By the end of this tutorial, you will have a good understanding of how to use YOLOv3 for object detection and will be able to apply it to your own projects.

Object Detection with YOLOv3 in Images

Now, let's see how to use YOLOv3 with OpenCV.

So that you can follow along with me, here's how I structured the tutorial:

├── examples
│   ├── images
│   │   ├── 1.jpg
│   │   ├── 2.jpg
│   |   └── ...
│   └── videos
│       ├── 1.mp4
│       ├── ...
├── yolov3-config
│   ├── coco.names
│   ├── yolov3.cfg
│   └── yolov3.weights
├── yolov3-images.py
└── yolov3-videos.py

Create a new Python file, name it yolov3_images.py and copy the following code into it:

import cv2
import numpy as np

# define the minimum confidence (to filter weak detections), 
# Non-Maximum Suppression (NMS) threshold, and the green color
confidence_thresh = 0.5
NMS_thresh = 0.3
green = (0, 255, 0)

We start by loading the required libraries. We will be using OpenCV and NumPy. We also define the minimum confidence threshold, the NMS threshold, and the green color.

Here is a brief description of the variables we defined:

  • The confidence_thresh is used to filter out weak detections. In this case, we will use a value of 0.5, which means that only detections with a confidence score above 50% will be kept.

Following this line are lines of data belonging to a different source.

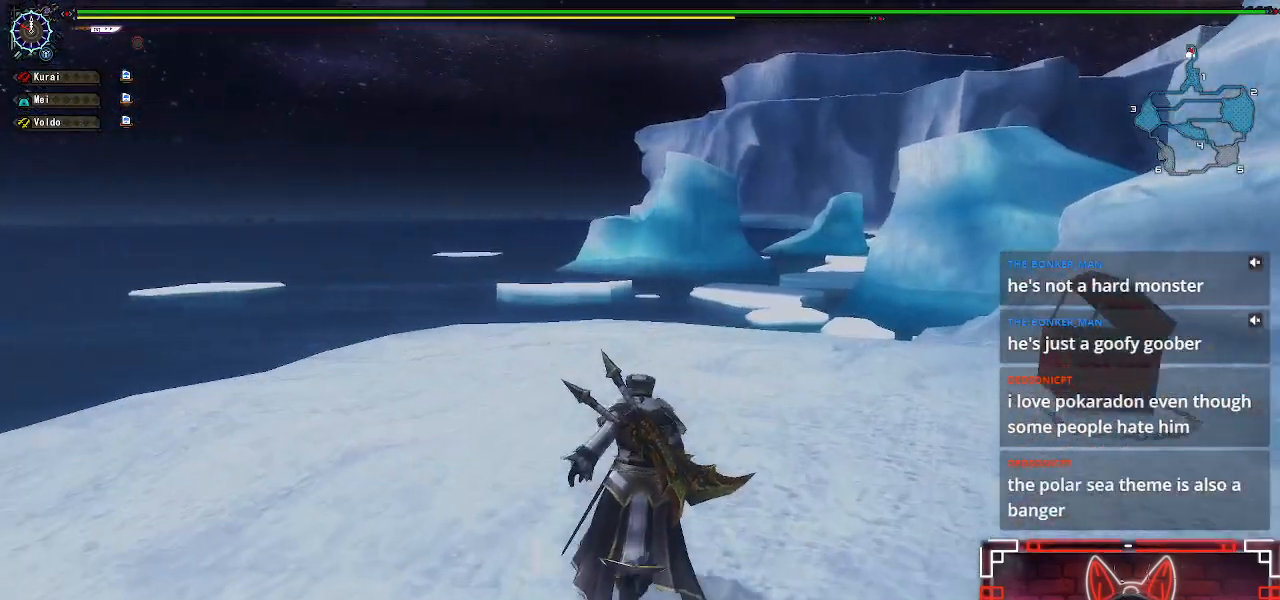
{"buttons": ["L1", "R1"], "left_stick": "up", "right_stick": "center", "events": [[267, "L1", "down"]]}
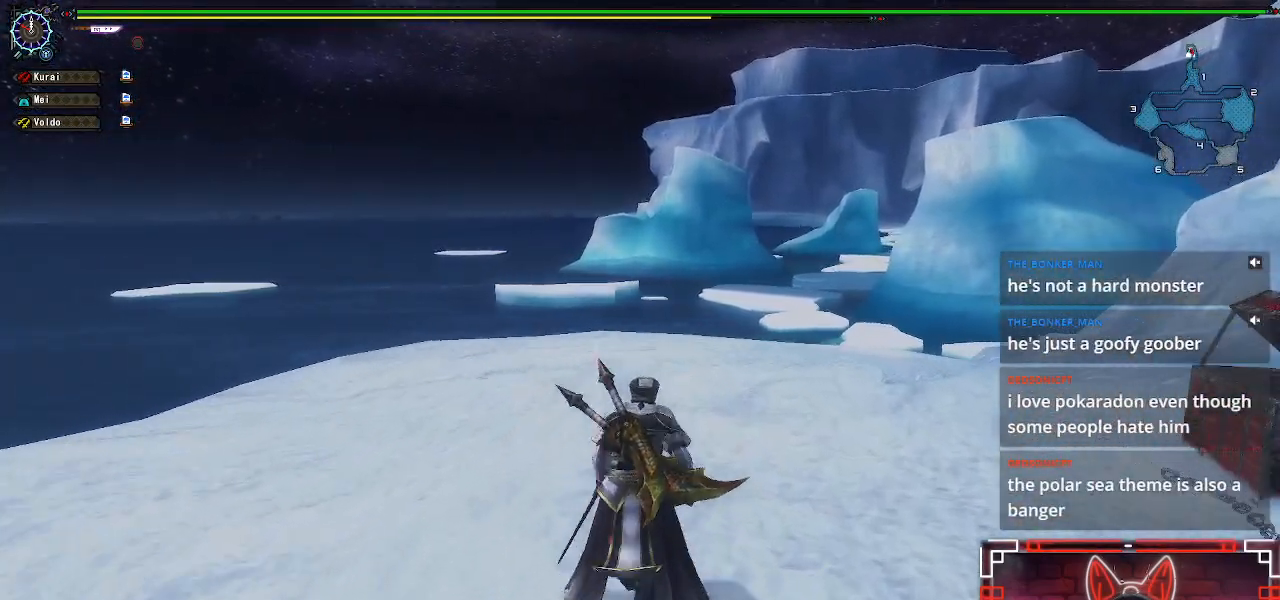
{"buttons": ["B", "L1", "R1"], "left_stick": "up-right", "right_stick": "center", "events": [[117, "left_stick", "up-right"], [167, "B", "down"], [267, "B", "up"], [417, "B", "down"]]}
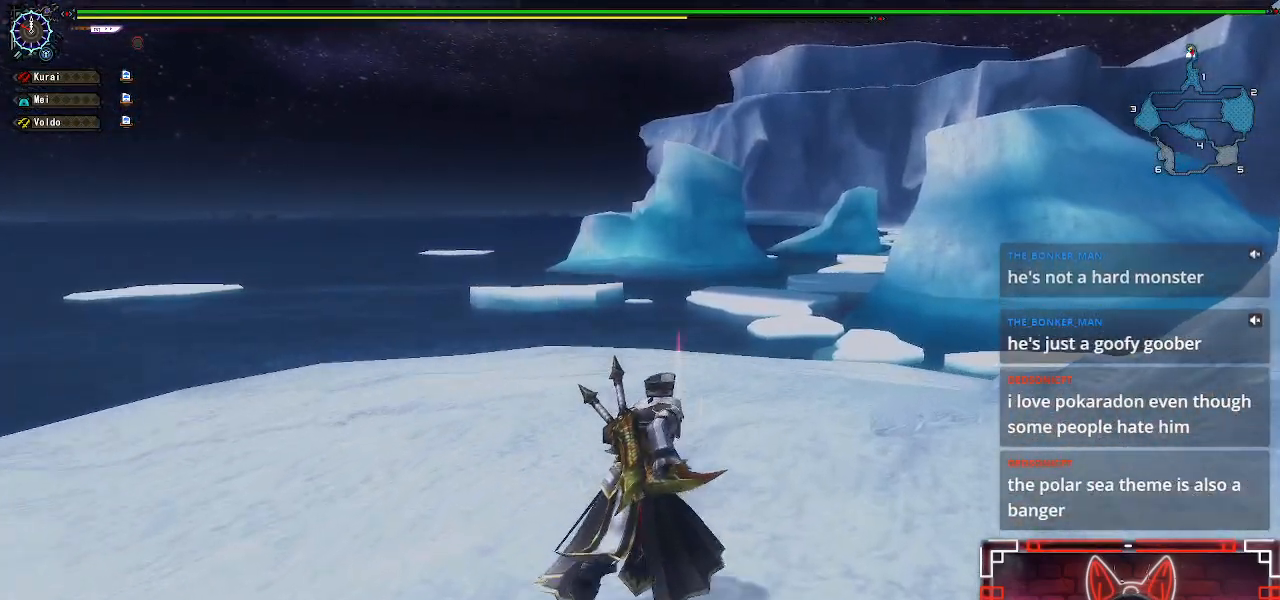
{"buttons": ["L1", "R1"], "left_stick": "up-right", "right_stick": "center", "events": [[17, "B", "up"], [150, "B", "down"], [183, "B", "up"]]}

  • The NMS_thresh is used to eliminate overlapping bounding boxes. In our case, we will use a value of 0.3, which means that if the IoU (Intersection over Union) between two bounding boxes is above 30%, the bounding box with the lower confidence score will be discarded.

  • The green variable represents the green color which we will use to draw the bounding boxes on the input image.

Let's now load the input image and the class labels the YOLOv3 model was trained on. Make sure to download the source code for this tutorial to get the class labels file, configuration file, and the images/videos used in this tutorial.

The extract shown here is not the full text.